15.3.2. Writing an authentication method

The authenticate-method property specified for identity in components.xml specifies the method used by SeamLoginModule to authenticate users. This method takes no parameters, and is expected to return a Boolean indicating authentication success or failure. Username and password are obtained from Credentials.getUsername() and Credentials.getPassword() respectively. (A reference to the credentials component can be obtained via Identity.instance().getCredentials().) Any role that the user is a member of should be assigned with Identity.addRole(). The following is a complete example of an authentication method inside a POJO component: 
@Name("authenticator")
public class Authenticator {
  @In EntityManager entityManager;
  @In Credentials credentials;
  @In Identity identity;

  public boolean authenticate() {
    try {
      User user = (User) entityManager.createQuery(
          "from User where username = :username and password = :password")
          .setParameter("username", credentials.getUsername())
          .setParameter("password", credentials.getPassword())
          .getSingleResult();

      if (user.getRoles() != null) {
        for (UserRole mr : user.getRoles())
          identity.addRole(mr.getName());
        }

        return true;
      } catch (NoResultException ex) {
        return false;
      }

   }

}
In the example, both User and UserRole are application-specific entity beans. The roles parameter is populated with roles that the user is a member of. This is added to the Set as literal string values — for example, "admin", "user", etc. If the user record is not found, and a NoResultException is thrown, the authentication method returns false to indicate authentication failure.

Note

It is important to keep authenticator methods minimal and free from any side-effects — they can be invoked multiple times during a single request, so any special code that should execute when authentication succeeds or fails should implement an event observer. See Section 15.10, “Security Events” later in this chapter for more information about events raised by Seam Security.

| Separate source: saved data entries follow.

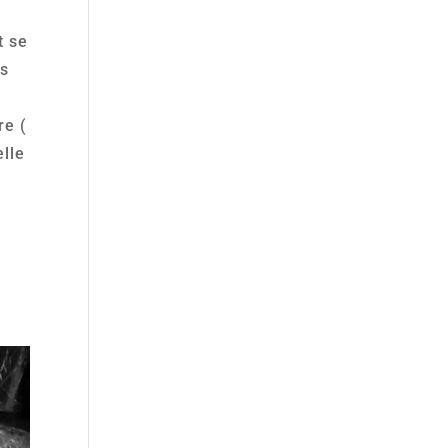
t se
es
re (
elle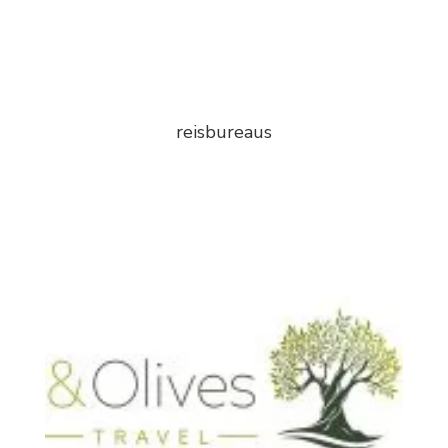
reisbureaus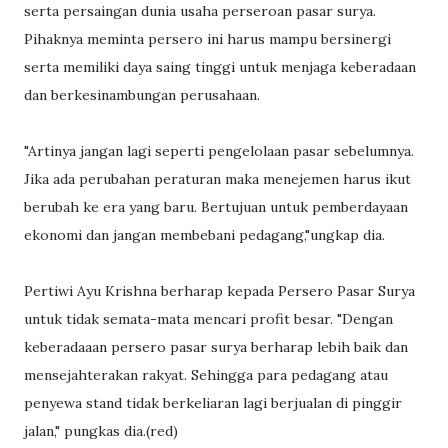
serta persaingan dunia usaha perseroan pasar surya.
Pihaknya meminta persero ini harus mampu bersinergi
serta memiliki daya saing tinggi untuk menjaga keberadaan
dan berkesinambungan perusahaan.
"Artinya jangan lagi seperti pengelolaan pasar sebelumnya.
Jika ada perubahan peraturan maka menejemen harus ikut
berubah ke era yang baru. Bertujuan untuk pemberdayaan
ekonomi dan jangan membebani pedagang,"ungkap dia.
Pertiwi Ayu Krishna berharap kepada Persero Pasar Surya
untuk tidak semata-mata mencari profit besar. "Dengan
keberadaaan persero pasar surya berharap lebih baik dan
mensejahterakan rakyat. Sehingga para pedagang atau
penyewa stand tidak berkeliaran lagi berjualan di pinggir
jalan," pungkas dia.(red)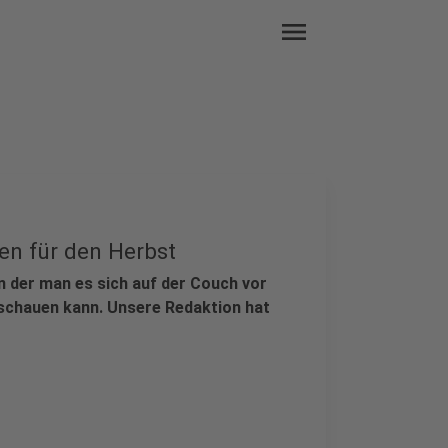
menu
en für den Herbst
in der man es sich auf der Couch vor
schauen kann. Unsere Redaktion hat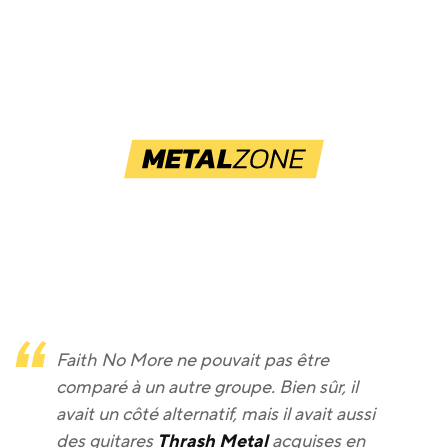
Faith No More ne pouvait pas être
comparé à un autre groupe. Bien sûr, il
avait un côté alternatif, mais il avait aussi
des guitares
Thrash Metal
acquises en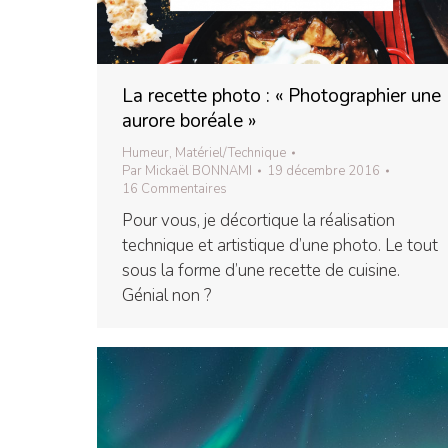
La recette photo : « Photographier une
aurore boréale »
Humeur
,
Matériel/Technique
Par
Mickaël BONNAMI
19 décembre 2016
16 Commentaires
Pour vous, je décortique la réalisation
technique et artistique d’une photo. Le tout
sous la forme d’une recette de cuisine.
Génial non ?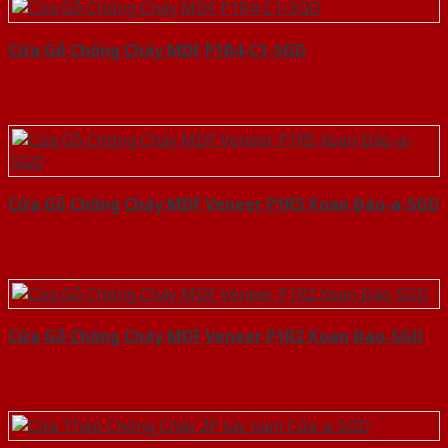
Cửa Gỗ Chống Cháy MDF P1R4-C1-SGD
Cửa Gỗ Chống Cháy MDF Veneer P1R5 Xoan Đào-a-SGD
Cửa Gỗ Chống Cháy MDF Veneer P1R2 Xoan Đào-SGD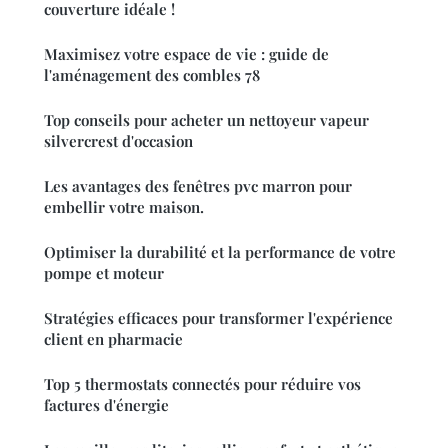
couverture idéale !
Maximisez votre espace de vie : guide de
l'aménagement des combles 78
Top conseils pour acheter un nettoyeur vapeur
silvercrest d'occasion
Les avantages des fenêtres pvc marron pour
embellir votre maison.
Optimiser la durabilité et la performance de votre
pompe et moteur
Stratégies efficaces pour transformer l'expérience
client en pharmacie
Top 5 thermostats connectés pour réduire vos
factures d'énergie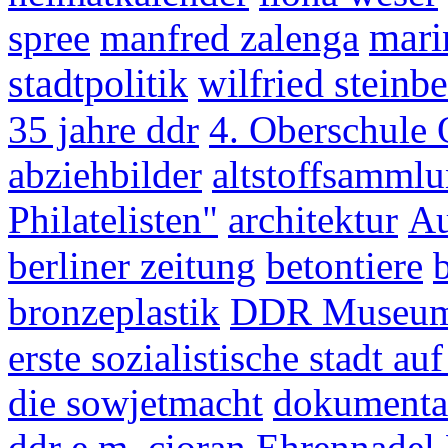
spree
manfred zalenga
mari
stadtpolitik
wilfried steinb
35 jahre ddr
4. Oberschule 
abziehbilder
altstoffsamml
Philatelisten"
architektur
Au
berliner zeitung
betontiere
bronzeplastik
DDR Museu
erste sozialistische stadt a
die sowjetmacht
dokumentat
ddr
e.m. cioran
Ehrennadel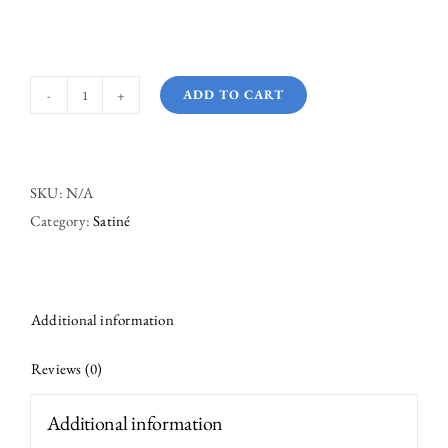
ADD TO CART
Café
quantity
SKU:
N/A
Category:
Satiné
Additional information
Reviews (0)
Additional information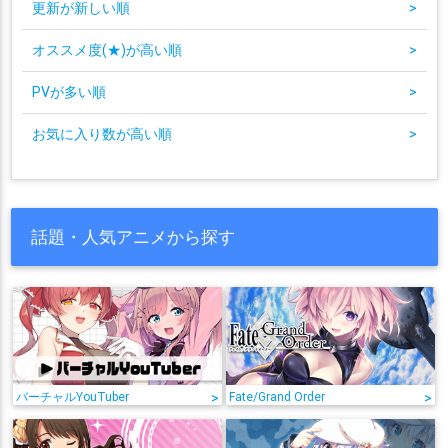
更新が新しい順
>
オススメ度(★)が高い順
>
PVが多い順
>
お気に入り数が高い順
>
話題・人気アニメから探す
バーチャルYouTuber
>
Fate/Grand Order
>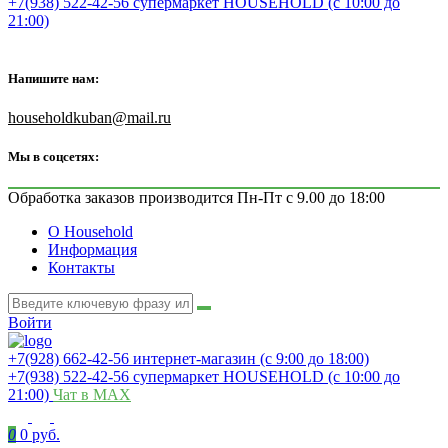
+7(938) 522-42-56 супермаркет HOUSEHOLD (с 10:00 до
21:00)
Напишите нам:
householdkuban@mail.ru
Мы в соцсетях:
Обработка заказов производится Пн-Пт с 9.00 до 18:00
О Household
Информация
Контакты
Войти
+7(928) 662-42-56 интернет-магазин (с 9:00 до 18:00)
+7(938) 522-42-56 супермаркет HOUSEHOLD (с 10:00 до
21:00)
Чат в MAX
0
0 руб.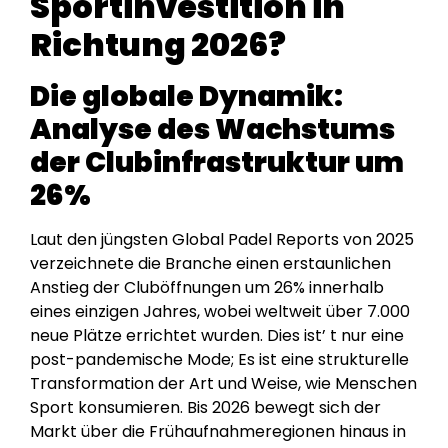
Sportinvestition in
Richtung 2026?
Die globale Dynamik:
Analyse des Wachstums
der Clubinfrastruktur um
26%
Laut den jüngsten Global Padel Reports von 2025
verzeichnete die Branche einen erstaunlichen
Anstieg der Cluböffnungen um 26% innerhalb
eines einzigen Jahres, wobei weltweit über 7.000
neue Plätze errichtet wurden. Dies ist’ t nur eine
post-pandemische Mode; Es ist eine strukturelle
Transformation der Art und Weise, wie Menschen
Sport konsumieren. Bis 2026 bewegt sich der
Markt über die Frühaufnahmeregionen hinaus in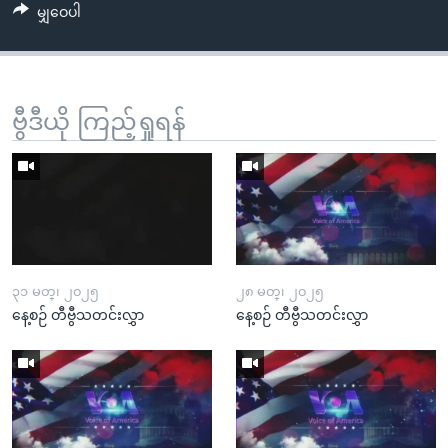
မျှဝေပါ
ဗွီဒီယို ကြည့်ရှုရန်
၃၁ မတ္၊ ၂၀၂၅
၂၈ မတ္၊ ၂၀၂၅
နေ့စဉ် တီဗွီသတင်းလွှာ
နေ့စဉ် တီဗွီသတင်းလွှာ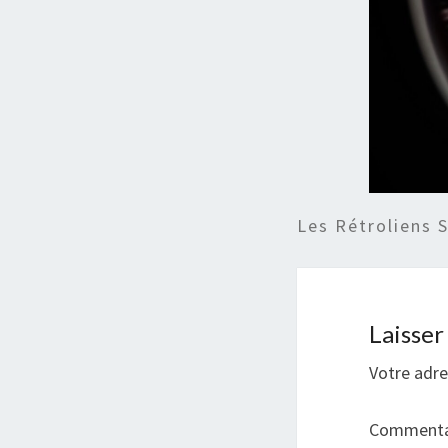
Les Rétroliens 
Laisse
Votre adre
Commenta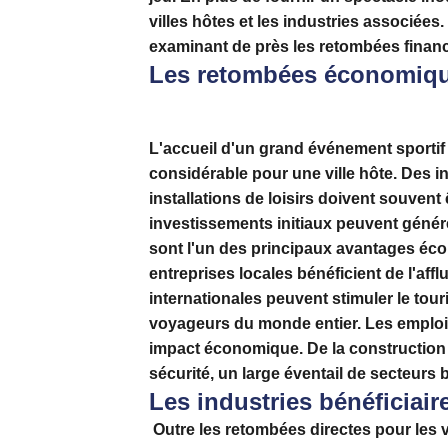
villes hôtes et les industries associée
examinant de près les retombées financiè
Les retombées économique
L'accueil d'un grand événement sportif 
considérable pour une ville hôte. Des i
installations de loisirs doivent souve
investissements initiaux peuvent génér
sont l'un des principaux avantages éco
entreprises locales bénéficient de
l'aff
internationales peuvent stimuler le tou
voyageurs du monde entier. Les emploi
impact économique. De la construction 
sécurité, un large éventail de secteurs
Les industries bénéficiair
Outre les retombées directes pour les 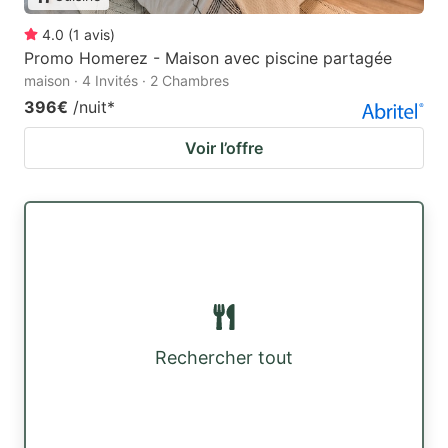
4.0
(
1
avis
)
Promo Homerez - Maison avec piscine partagée
maison · 4 Invités · 2 Chambres
396€
/nuit
*
Voir l’offre
Rechercher tout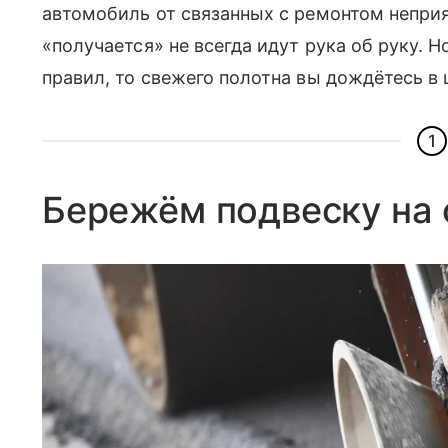
автомобиль от связанных с ремонтом неприя
«получается» не всегда идут рука об руку. 
правил, то свежего полотна вы дождётесь в 
1
Бережём подвеску на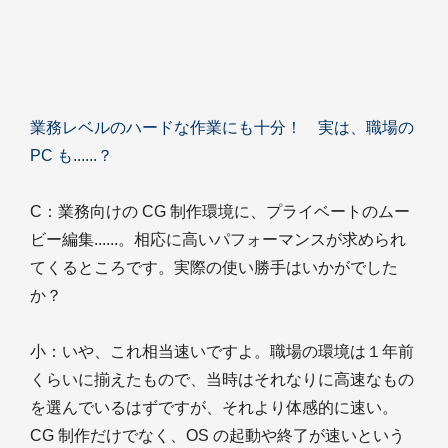
業務レベルのハードな作業にも十分！ 実は、職場の
PC も......？
C
：業務向けの CG 制作環境に、プライベートのムー
ビー編集......。相応に高いパフォーマンスが求められ
てくるところです。実際の使い勝手はいかがでした
か？
小
：いや、これ相当速いですよ。職場の環境は１年前
くらいに揃えたもので、当時はそれなりに高速なもの
を選んでいるはずですが、それより体感的に速い。
CG 制作だけでなく、OS の起動や終了が速いという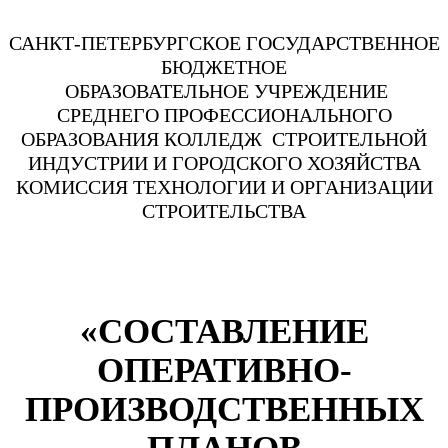
САНКТ-ПЕТЕРБУРГСКОЕ ГОСУДАРСТВЕННОЕ
БЮДЖЕТНОЕ
ОБРАЗОВАТЕЛЬНОЕ УЧРЕЖДЕНИЕ
СРЕДНЕГО ПРОФЕССИОНАЛЬНОГО
ОБРАЗОВАНИЯ КОЛЛЕДЖ СТРОИТЕЛЬНОЙ
ИНДУСТРИИ И ГОРОДСКОГО ХОЗЯЙСТВА
КОМИССИЯ ТЕХНОЛОГИИ И ОРГАНИЗАЦИИ
СТРОИТЕЛЬСТВА
«СОСТАВЛЕНИЕ
ОПЕРАТИВНО-
ПРОИЗВОДСТВЕННЫХ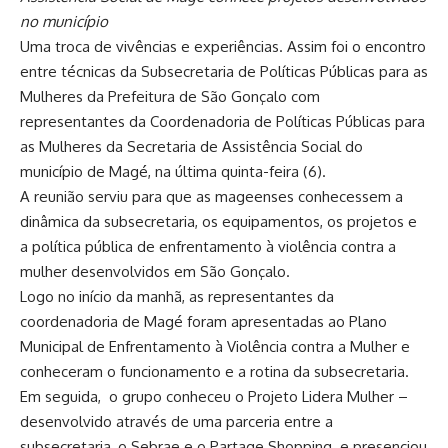
no município
Uma troca de vivências e experiências. Assim foi o encontro
entre técnicas da Subsecretaria de Políticas Públicas para as
Mulheres da Prefeitura de São Gonçalo com
representantes da Coordenadoria de Políticas Públicas para
as Mulheres da Secretaria de Assistência Social do
município de Magé, na última quinta-feira (6).
A reunião serviu para que as mageenses conhecessem a
dinâmica da subsecretaria, os equipamentos, os projetos e
a política pública de enfrentamento à violência contra a
mulher desenvolvidos em São Gonçalo.
Logo no início da manhã, as representantes da
coordenadoria de Magé foram apresentadas ao Plano
Municipal de Enfrentamento à Violência contra a Mulher e
conheceram o funcionamento e a rotina da subsecretaria.
Em seguida, o grupo conheceu o Projeto Lidera Mulher –
desenvolvido através de uma parceria entre a
subsecretaria, o Sebrae e o Partage Shopping. e presenciou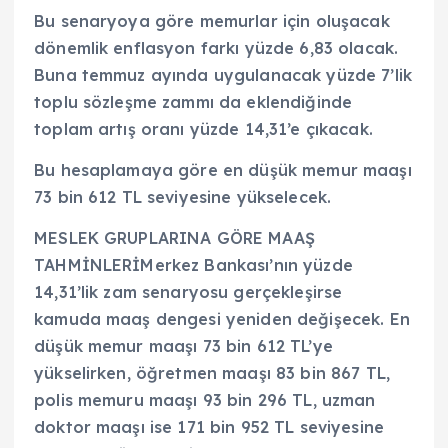
Bu senaryoya göre memurlar için oluşacak
dönemlik enflasyon farkı yüzde 6,83 olacak.
Buna temmuz ayında uygulanacak yüzde 7’lik
toplu sözleşme zammı da eklendiğinde
toplam artış oranı yüzde 14,31’e çıkacak.
Bu hesaplamaya göre en düşük memur maaşı
73 bin 612 TL seviyesine yükselecek.
MESLEK GRUPLARINA GÖRE MAAŞ
TAHMİNLERİMerkez Bankası’nın yüzde
14,31’lik zam senaryosu gerçekleşirse
kamuda maaş dengesi yeniden değişecek. En
düşük memur maaşı 73 bin 612 TL’ye
yükselirken, öğretmen maaşı 83 bin 867 TL,
polis memuru maaşı 93 bin 296 TL, uzman
doktor maaşı ise 171 bin 952 TL seviyesine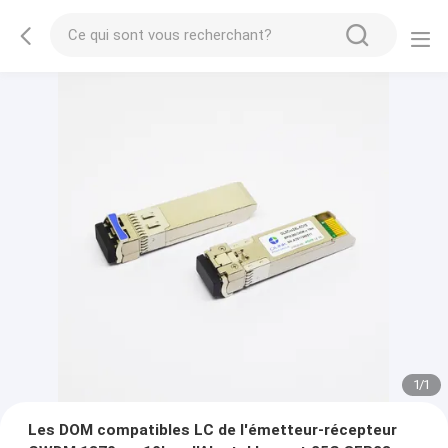
1
/
1
Les DOM compatibles LC de l'émetteur-récepteur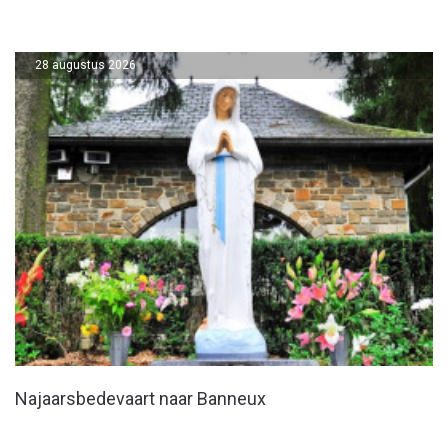
28 augustus 2026
Najaarsbedevaart naar Banneux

15.3.2.1. Identity.addRole()

The Identity.addRole() method's behavior depends upon current session authentication. If the session is not authenticated, addRole() should only be called during the authentication process. When called here, the role name is placed in a temporary list of pre-authenticated roles. Once authentication succeeds, the pre-authenticated roles then become "real" roles, and calling Identity.hasRole() for those roles returns true. The following sequence diagram represents the list of pre-authenticated roles as a first class object to clarify its position in the authentication process.
If the current session is already authenticated, then calling Identity.addRole() grants the specified role to the current user immediately.